Tristan Corbière, « Le Crapaud » :

Un chant dans une nuit sans air…
— La lune plaque en métal clair
Les découpures du vert sombre.

… Un chant ; comme un écho, tout vif
Enterré, là, sous le massif…
— Ça se tait : Viens, c’est là, dans l’ombre…

— Un crapaud ! — Pourquoi cette peur,
Près de moi, ton soldat fidèle !
Vois-le, poète tondu, sans aile,
Rossignol de la boue… — Horreur ! —

… Il chante. — Horreur !! — Horreur pourquoi ?
Vois-tu pas son œil de lumière…
Non : il s’en va, froid, sous sa pierre.
. . . . . . . . . . . . . . . . . . . .

Bonsoir — ce crapaud-là c’est moi.

Analyse : dans ce poème, Corbière rompt avec la tradition à plusieurs niveaux. Tout d’abord, du point de vue de la métrique (c’est-à-dire de la forme du poème), on repère qu’il fait un sonnet inversé : deux tercets puis deux quatrains au lieu de l’inverse. Il s’appuie donc sur la tradition pour la tordre et proposer quelque chose de plus moderne, ce qui justifie aussi l’emploi d’un vers isolé en fin de poème, d’une ponctuation excessive qui donne un rythme brutal, et de la forme du dialogue tout au long de ce dernier. La rupture avec la tradition, ou, autrement dit, l’émancipation par rapport à la tradition, se repère également grâce à la comparaison du poète au crapaud. Le poète, traditionnellement, est une figure valorisée, noble, élevée ; qui se distingue des autres hommes par sa supériorité. En se comparant à un crapaud, Corbière va décrédibiliser et rabaisser le poète au point de l’humilier.

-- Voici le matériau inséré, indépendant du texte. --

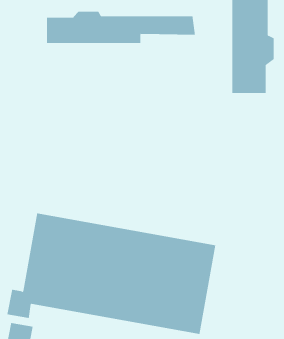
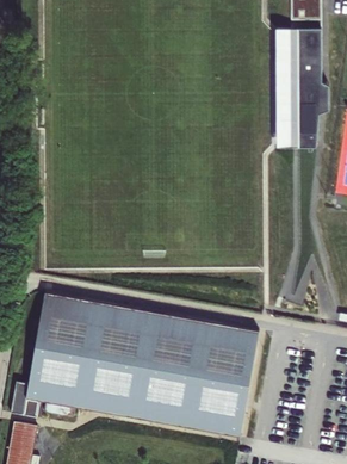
building: [46,11,196,44] -> none

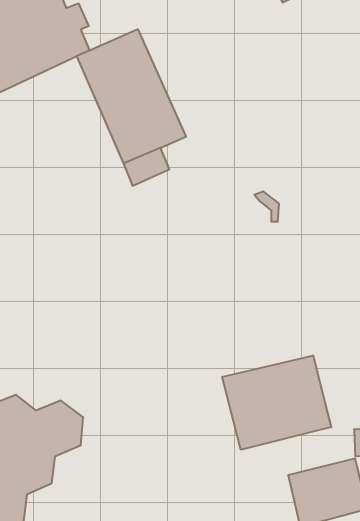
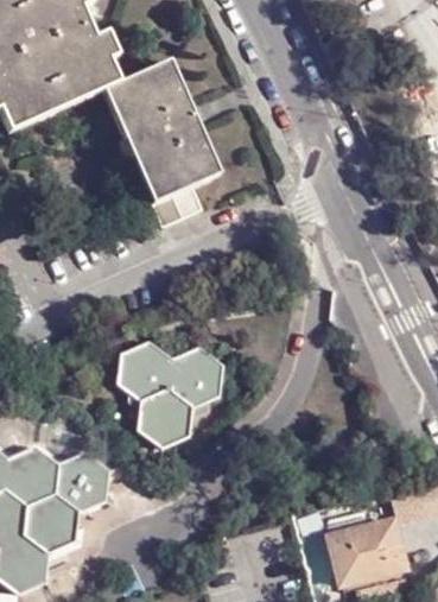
building: none -> [120,341,224,448]
building: [222,355,331,450] -> none

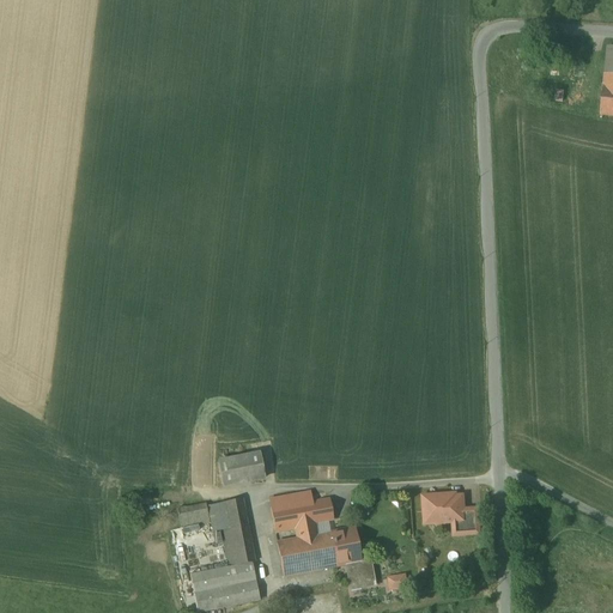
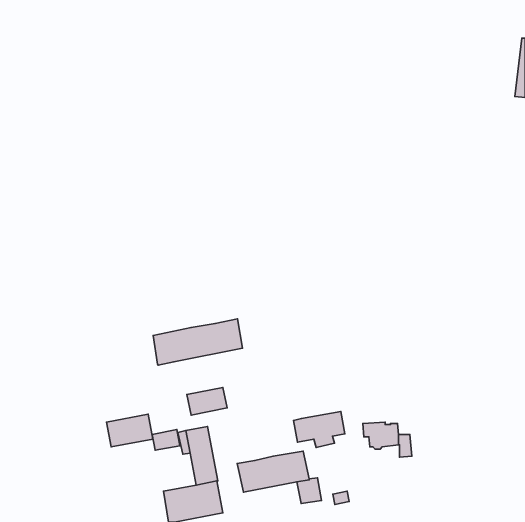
building: none -> [153,319,242,365]
building: none -> [106,414,153,447]
building: [271,494,330,536] -> [293,411,345,447]

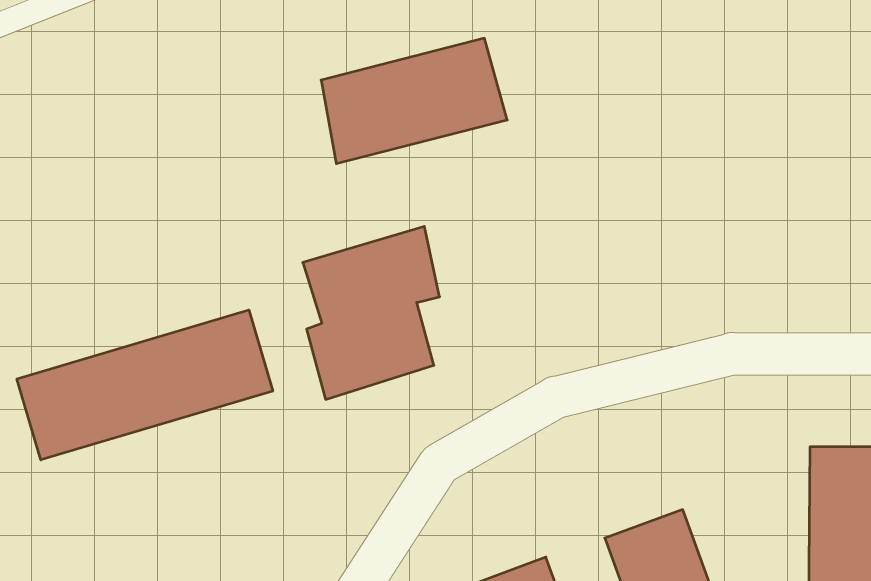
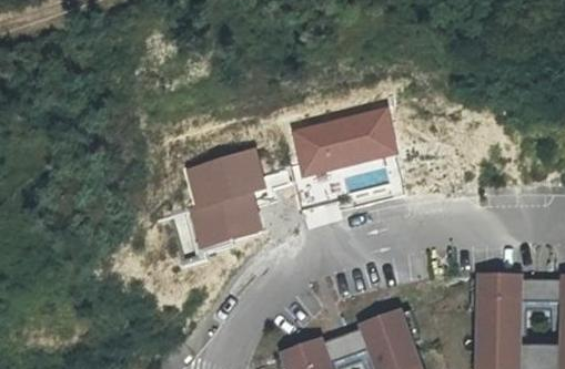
building: [321,38,507,164] -> [289,105,397,178]
building: [17,310,273,460] -> none

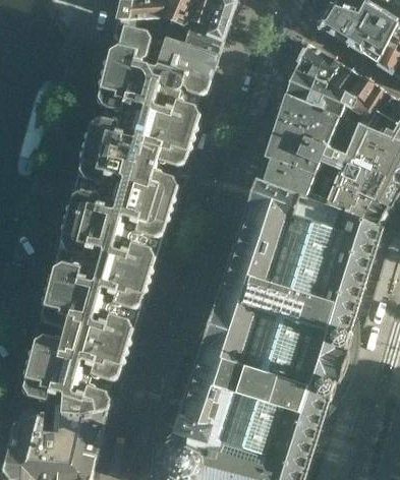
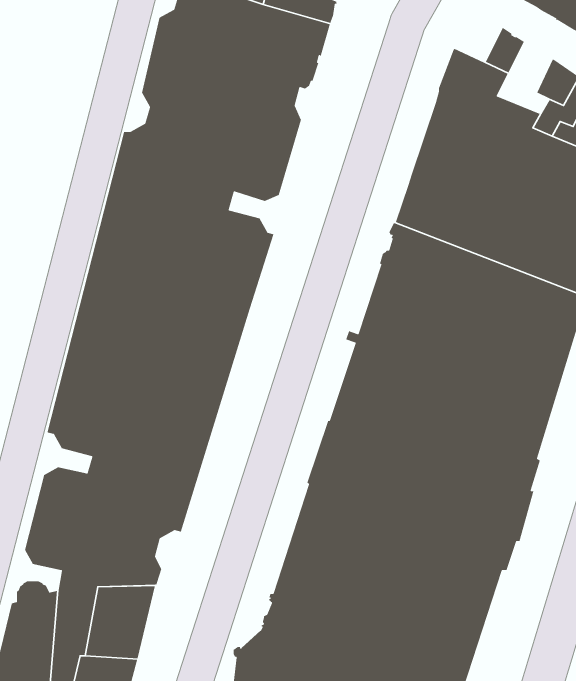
building: [295,45,326,78] -> none
building: [323,65,357,111] -> none

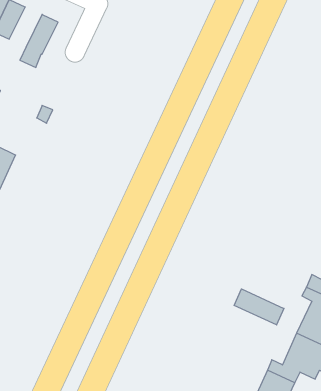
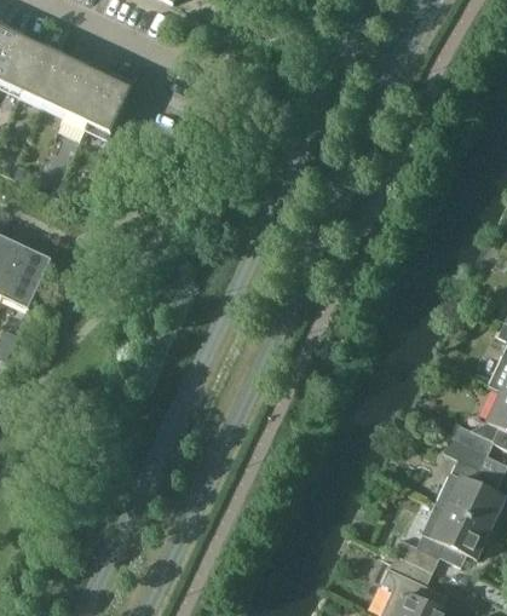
building: none -> [44,57,88,111]
building: none -> [88,77,133,132]
building: [234,289,284,325] -> none

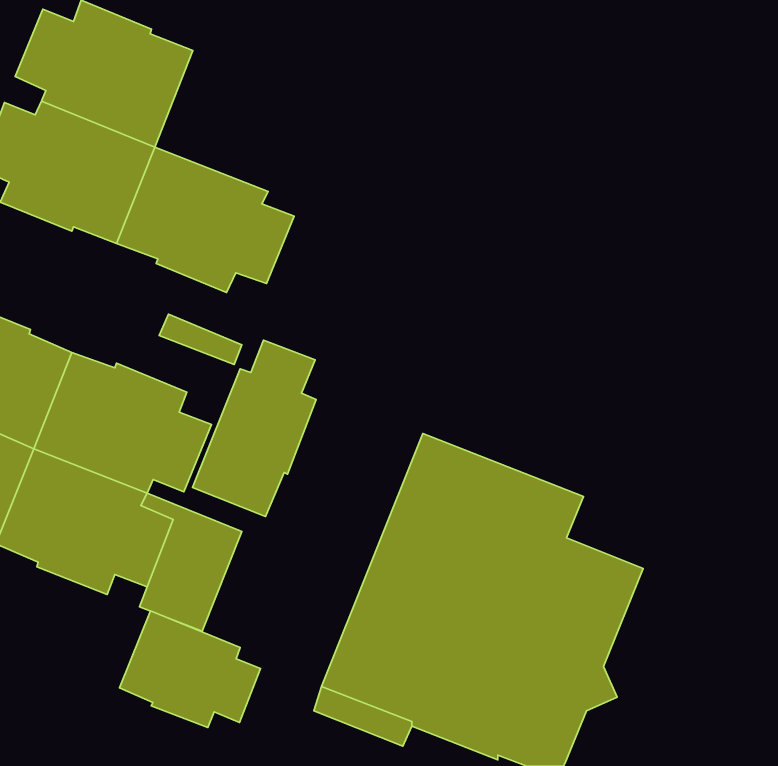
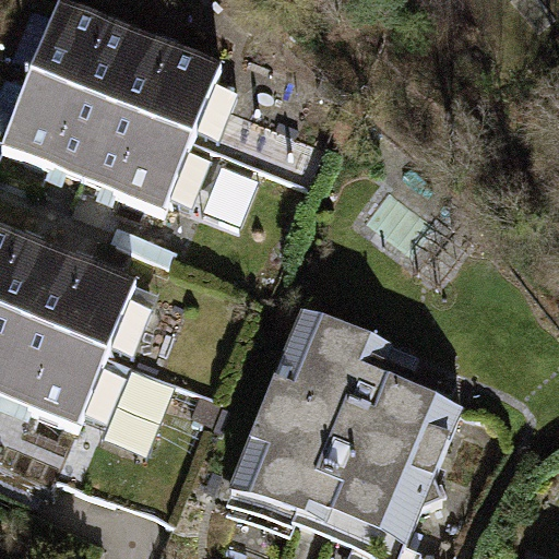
building: none -> [110,36,237,136]
building: [193,340,316,516] -> none
building: [120,611,261,728] -> none

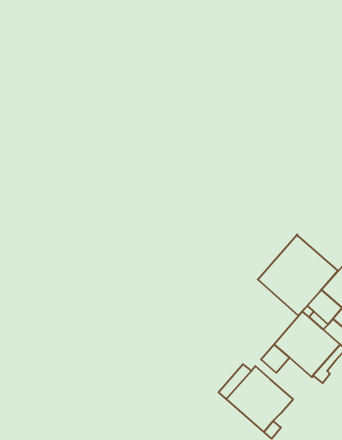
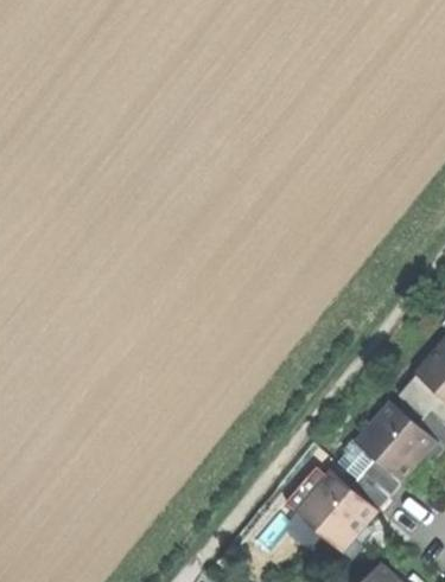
building: [258,234,338,316] -> none
building: none -> [349,458,401,510]

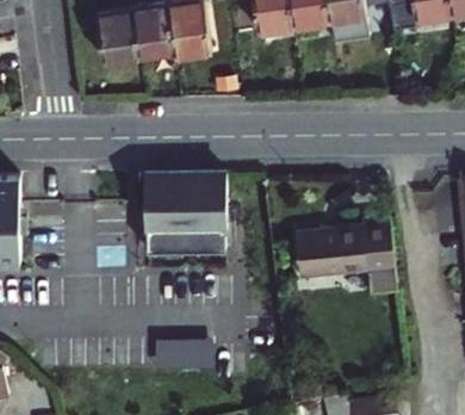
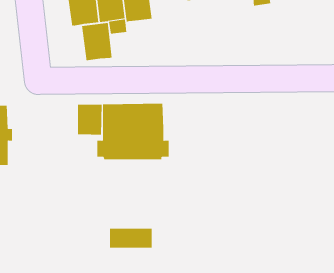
building: none -> [81,22,112,61]
building: none -> [77,104,102,135]
building: [296,208,398,285] -> none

Blaise Cendrars, Prose du transsibérien et de la petite Jehanne de France

Cette œuvre contient un long poème en vers libres très moderne dans lequel l’auteur raconte son voyage en train de Moscou à la Mongolie, accompagné de Jeanne, une jeune prostituée. A l’aide de jeux sonores et d’un rythme saccadé, il tente de retranscrire les mouvements du train. Ce voyage, qui est tout aussi géographique qu’introspectif, met en valeur les rêves, la jeunesse, la volonté d’indépendance de son auteur à travers cette épopée personnelle. Blaise Cendrars a beaucoup de points communs avec Rimbaud : fugueur quand il était adolescent, grand voyageur, témoin d’une guerre (Révolution russe et guerre contre le Japon). Tout comme Rimbaud, la femme va avoir une importance capitale dans son œuvre : dans le cas de Cendrars, il s’agit de Jeanne, qui va être tantôt idéalisée et érigée en muse, tantôt rabaissée, dévalorisée, ce qui n’est pas sans rappeler les Cahiers de Douai. Enfin, la poésie de Cendrars est moderne : et cela fait l’objet de l’exaltation du poète, mais aussi de ses regrets. En effet, il va faire fi des règles poétiques, supprimant notamment la ponctuation pour conférer au rythme une certaine rapidité, mimétique de celle du train. Mais d’un autre côté, il va déplorer son incapacité à respecter les règles et la tradition poétiques.